Lyra / ConstellationCrystal Calhoun
The Greeks, the Romans, and humankind today love to study planets, stars, and constellations. Lots of stars are picked to make a constellations. In the constellation Cygnus the swan, there are ten stars in it. In the constellation Leo the lion, there are sixteen stars in it. While in the constellation Orion the hunter, there are seventeen stars in this amazing constellation of the man. Another constellation is called the Lyra the lyre. In this report, I will explain the Greek mythology, the brightest star, and when is the best time to see it during the year.
First, Greek Mythology. The music player Orpheus used this musical instrument, the Lyra, or the lyre, to bring back his dead wife from the Underworld. There in the Underworld, the souls of the dead rested after the hard times of life. But, forgetting his promise not to look at his wife until they arrived back on Earth, he looked at his wife, sending her back forever, never to see him again. It was said that when Orpheus played the Lyra, the music tamed wild animals.
Second, the brightest star. In the constellation, Lyra, Vega is found. Vega is that largest, and the most beautiful star in this interesting constellation. This star is in fact next to the two twin stars. People today call them the Epsilon Lyrae. These two stars are stationed right next to each other. They also orbit one another, making them rather unique. Did you know that Vega is the fifth brightest star in our solar system. Scientists have also found out that dust particles are forming around Vega, maybe making a new planetary system. Also, in the Lyra, there is a Ring Nebula. people call this, The Dying Star. A dying star forms a ring of gas, and from Earth, it looks like a regular planet.
Third, When is the best time to see the Lyra?
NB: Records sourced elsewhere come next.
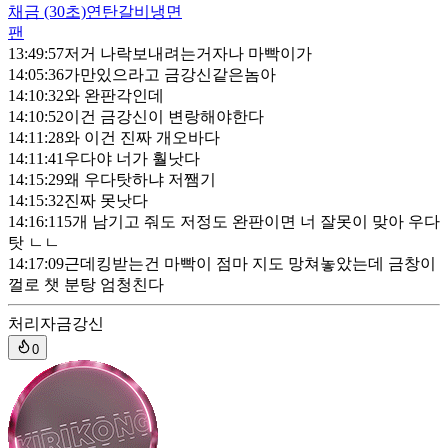
채금
(30초)
연탄갈비냉면
팬
13:49:57
저거 나락보내려는거자나 마빡이가
14:05:36
가만있으라고 금강신같은놈아
14:10:32
와 완판각인데
14:10:52
이건 금강신이 변랑해야한다
14:11:28
와 이건 진짜 개오바다
14:11:41
우다야 너가 훨낫다
14:15:29
왜 우다탓하냐 저쨈기
14:15:32
진짜 못낫다
14:16:11
5개 남기고 줘도 저정도 완판이면 너 잘못이 맞아 우다
탓 ㄴㄴ
14:17:09
근데킹받는건 마빡이 점마 지도 망쳐놓았는데 금창이
껄로 챗 분탕 엄청친다
처리자
금강신
0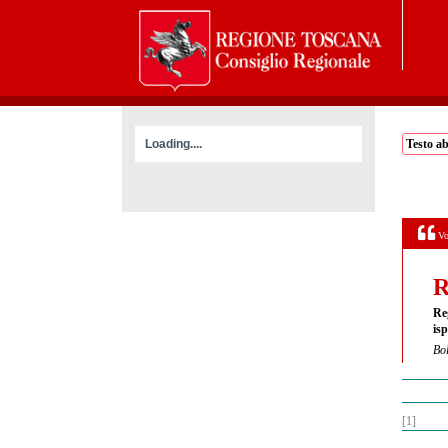
Loading....
Testo a
Vo
R
Re
isp
Bol
[1]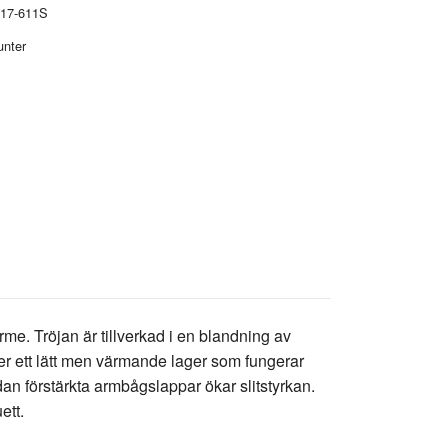
17-611S
unter
me. Tröjan är tillverkad i en blandning av
ger ett lätt men värmande lager som fungerar
an förstärkta armbågslappar ökar slitstyrkan.
ett.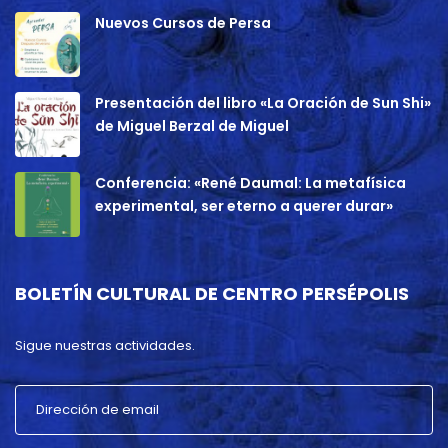
Nuevos Cursos de Persa
Presentación del libro «La Oración de Sun Shi»
de Miguel Berzal de Miguel
Conferencia: «René Daumal: La metafísica
experimental, ser eterno a querer durar»
BOLETÍN CULTURAL DE CENTRO PERSÉPOLIS
Sigue nuestras actividades.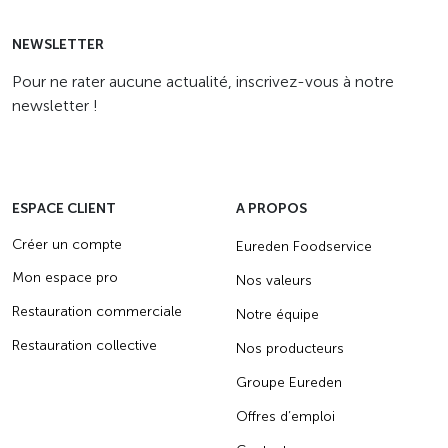
NEWSLETTER
Pour ne rater aucune actualité, inscrivez-vous à notre
newsletter !
ESPACE CLIENT
A PROPOS
Créer un compte
Eureden Foodservice
Mon espace pro
Nos valeurs
Restauration commerciale
Notre équipe
Restauration collective
Nos producteurs
Groupe Eureden
Offres d’emploi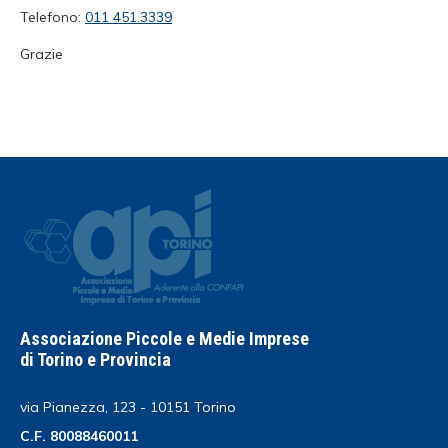
Telefono:
011 451.3339
Grazie
Associazione Piccole e Medie Imprese
di Torino e Provincia
via Pianezza, 123 - 10151 Torino
C.F. 80088460011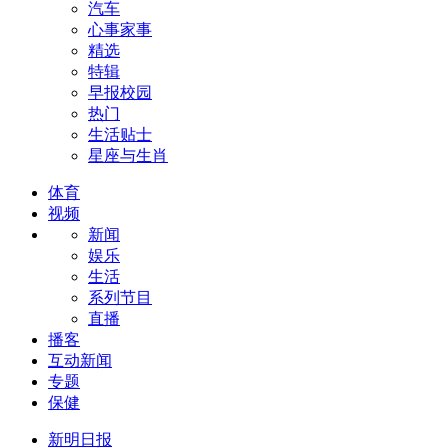
汽车
心事家事
精选
特辑
早报校园
热门
生活贴士
星座与生肖
体育
视频
新闻
娱乐
生活
系列节目
直播
播客
互动新闻
专题
保健
新明日报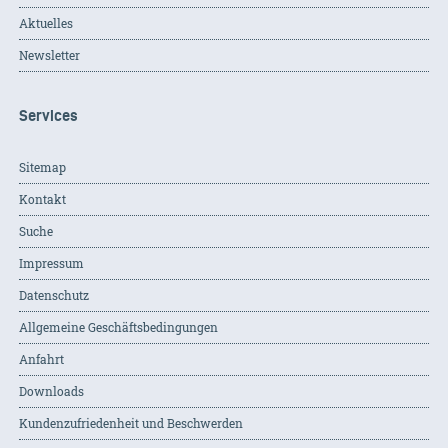
Aktuelles
Newsletter
Services
Sitemap
Kontakt
Suche
Impressum
Datenschutz
Allgemeine Geschäftsbedingungen
Anfahrt
Downloads
Kundenzufriedenheit und Beschwerden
The very best time to see the Lyra would be in July, all the way to October. You can still see it in other times of the year, but these times are the very best. It also depends on where you are. As you can see, the Lyra is positioned in the Northern Hemisphere. So if you live near the southern hemisphere, then bummer for you, but there are other stars that you can see.
Though this constellation is actually quite small, it still has many unique side effects, like the cluster of stars people call M56. This cluster of stars that lie in the Lyra are almost 33,000 light-years away from Earth! Studying stars is fun, thrilling, and neat to do, try it some time.